Some say it is ignorance.
Others say it is just a misfiring of our brains from the long history of evolution.
Some think it is the lack of distribution of wealth.
“The consciousness of sin was formerly the starting-point of all preaching; but today it is gone. Characteristic of the modern age, above all else, is a supreme confidence in human goodness; the religious literature of the day is redolent of that confidence. Get beneath the rough exterior of men, we are told, and we shall discover enough self-sacrifice to found upon it the hope of society; the world's evil, it is said, can be overcome with the world's good; no help is needed from outside the world.”
[Machen, J. Gresham. Christianity and Liberalism . Unknown.

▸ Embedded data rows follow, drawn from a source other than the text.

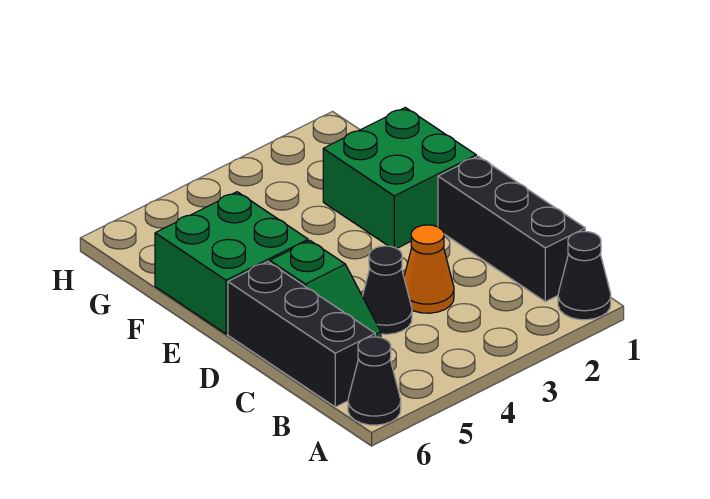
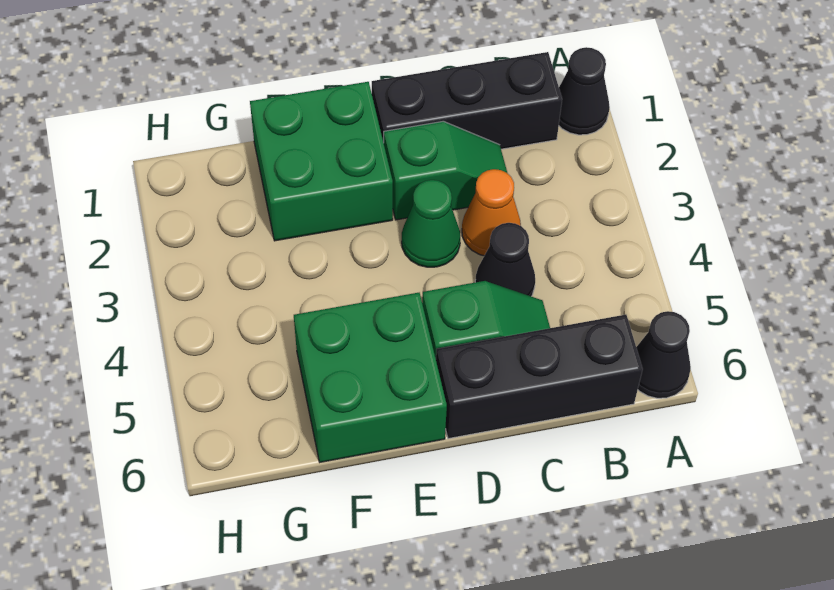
none -> green 1x2 slope [384,122,508,220]
none -> green 1x1 cone [402,180,460,267]

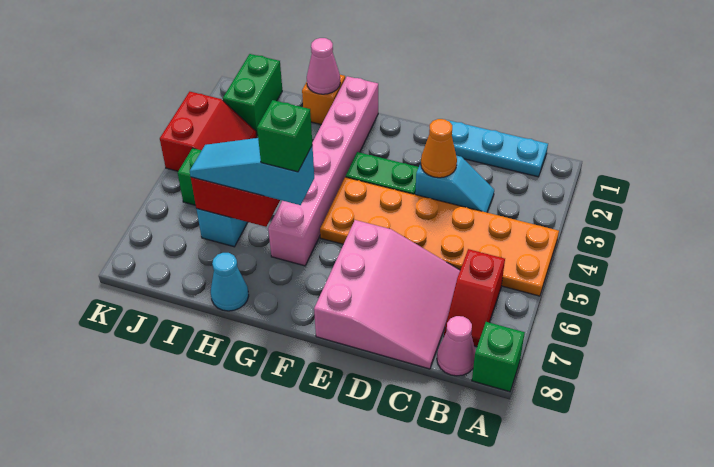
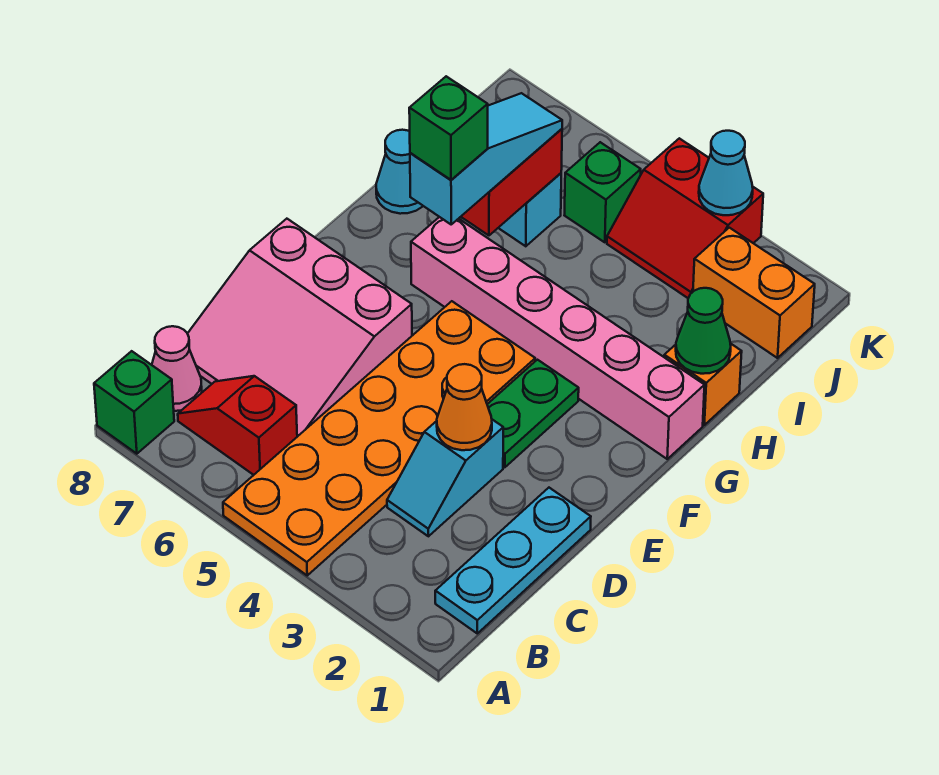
pink 1x1 cone [307,38,340,94] -> green 1x1 cone [676,288,731,374]
green 1x2 brick [223,54,282,135] -> orange 1x2 brick [693,228,815,358]
none -> cyan 1x1 cone [699,131,753,215]

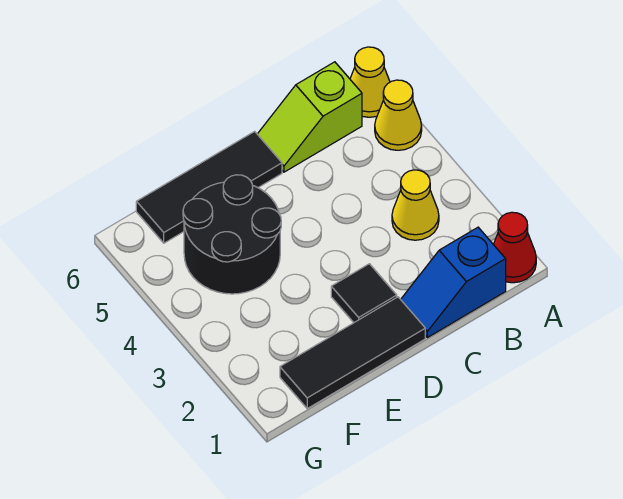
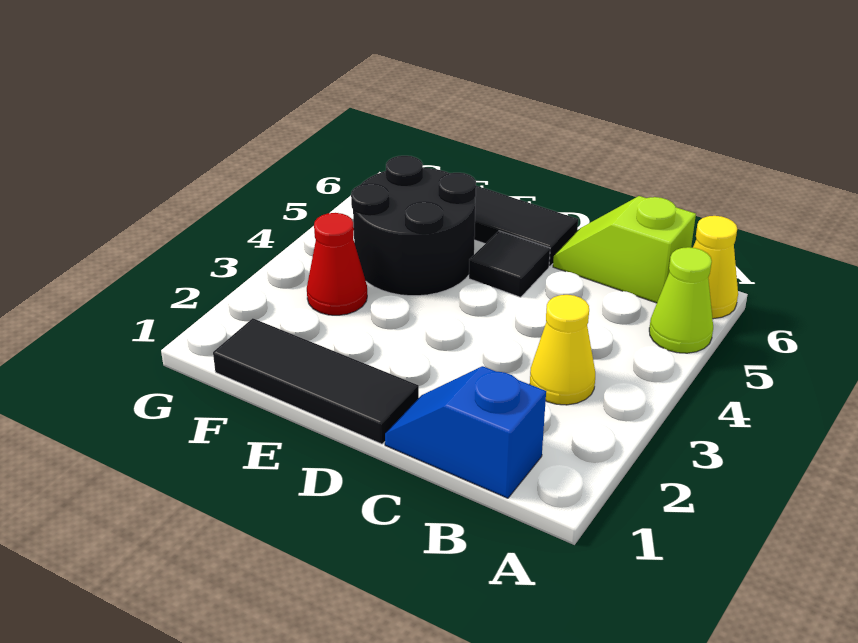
red 1x1 cone [493,212,536,283] -> red 1x1 cone moved to [307,213,367,315]
yellow 1x1 cone [375,80,422,150] -> lime 1x1 cone [649,247,713,353]
black 1x1 tile [331,264,397,323] -> black 1x1 tile moved to [469,231,550,297]

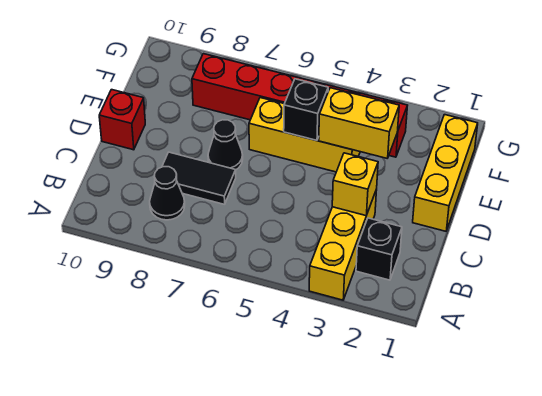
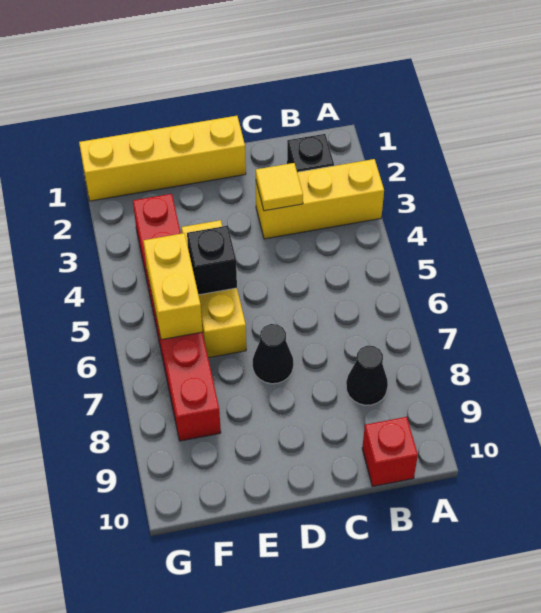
yellow 1x1 brick [332,153,378,216] -> yellow 1x1 tile [256,163,303,211]
black 1x2 tile [162,152,236,204] -> none
yellow 1x3 brick [413,115,478,231] -> yellow 1x4 brick [79,116,246,201]
red 1x1 brick [99,90,145,150] -> red 1x1 brick moved to [362,417,418,486]
yellow 1x2 brick [319,88,399,158] -> yellow 1x2 brick moved to [143,233,202,340]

Kindle Edition.]
But according to God, according to the Bible and its description of the beginning of all things, we humans are not the solution. We are the problem.
What is wrong with the world is we humans rebelling and sinning against God. “God said, ‘You shall not . . .’” But we did.
Romans 3:23 “For all have sinned and fall short of the glory of God.”
Yeah, but “I’m a good person.” No, you’re not:
Romans 3:10–12 NASB95
as it is written, “There is none righteous, not even one; There is none who understands, There is none who seeks for God; All have turned aside, together they have become useless; There is none who does good, There is not even one.”
Mark 10:18b “No one is good except God alone.”
And because we know the true problem, we know the real solution: Jesus Christ.